Good Infrastructure as Code needs a lot of investigation
How to manage fixed IP addresses with AWS Autoscaling
Disposable infrastructure has its charm - we are provisioning and configuring cloud infrastructure for our customers with Terraform and Ansible, thus allowing a great level of automation. The individual machine’s characteristics are of minor interest compared to its definition and the agent that keeps it available.
Sometimes we have to deal with systems that are not designed from scratch for this paradigm. In an actual project, Apache zookeper is one of those systems - the distributed service coordination cluster relies on fixed IP addresses for all of its members, and every machine has to know it in advance. Of course, the cluster itself is fail-safe, and a broken machine can be replaced without interrupting the service, but it must have the same IP address as before. DNS is not an option since addresses are only resolved at startup time.

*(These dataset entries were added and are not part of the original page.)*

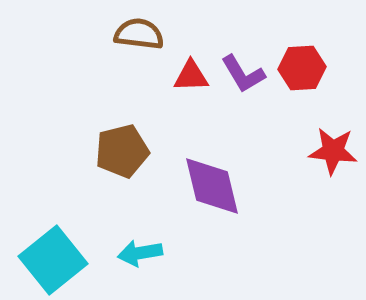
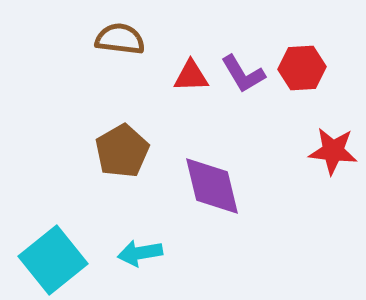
brown semicircle: moved 19 px left, 5 px down
brown pentagon: rotated 16 degrees counterclockwise
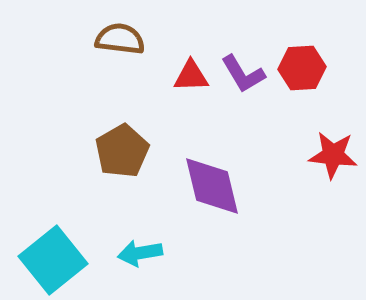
red star: moved 4 px down
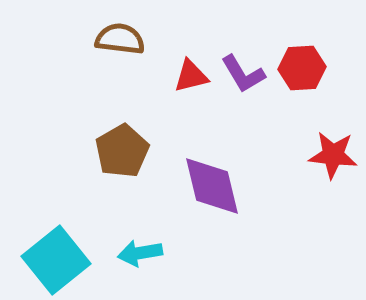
red triangle: rotated 12 degrees counterclockwise
cyan square: moved 3 px right
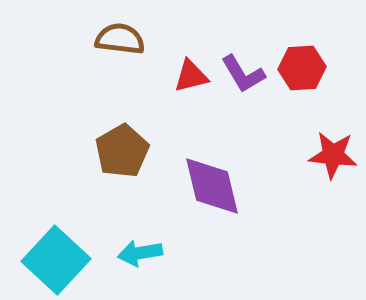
cyan square: rotated 8 degrees counterclockwise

In a Zookeeper scenario, the number of cluster members is fixed, so we don’t have to rely on an underlying elastic virtualization. But we wanted to automate substitution for failed devices, so we decided to use AWS Autoscaling for that purpose.
Using Autoscaling for drop out recovery
One disadvantage has that choice - The configuration is divided between the Autoscaling Manager (the entity that monitors the machines and creates replacement or scales down), and the Launch Template that defines the characteristics of the virtual machine to be created. There are some subtle hidden semantics between those two, e.g. AWS Autoscaling doesn’t allow to define multiple network interfaces with fixed addresses.
With the first approach we tried to attach an Elastic Network Interface at machine boot time as the second interface, which worked “somehow”. However, we discovered that this interface into the same subnet led to asymmetric routing at the network interface which was not what we wanted.
Then we tried to work with secondary IP addresses on the main eth0. Works fine, except that AWS doesn’t allow the use of ENI IP addresses for that value, so you would have to steal IP addresses from the AWS-managed CIDR range - again not so stable as we liked to have.
Third round was a weird engineering nightmare that used lifecycle hooks and SNS & Cloudwatch to start a lambda function that managed to change the network bindings with python code in a very early phase of the virtual machine life cycle. After having managed all the asynchronicities, this worked remarkably well, but the amount of resources and dependencies was barely maintainable.
We got it!
Finally we managed to create an efficient solution architecture with a very simple approach - we changed from managing all Zookeepers in one autoscaling group to an array of autoscaling groups with each group containing only one machine. In that case, AWS Launch template allows us to set a predefined Elastic Network Interface, which has a fixed IP address.
Our dropout recovery works with one machine in the group as well as with three, and the code to manage the configuration is simple - we use Terraform’s capability to create more than one instance out of one resource definition. Scripts that spread the IP information into the Zookeeper configuration files, we manage with Ansible that is called after Terraform has finished.
Good Infrastructure as Code needs a lot of investigation, so we needed the deep-dive experience to come to a simple and well-understood solution.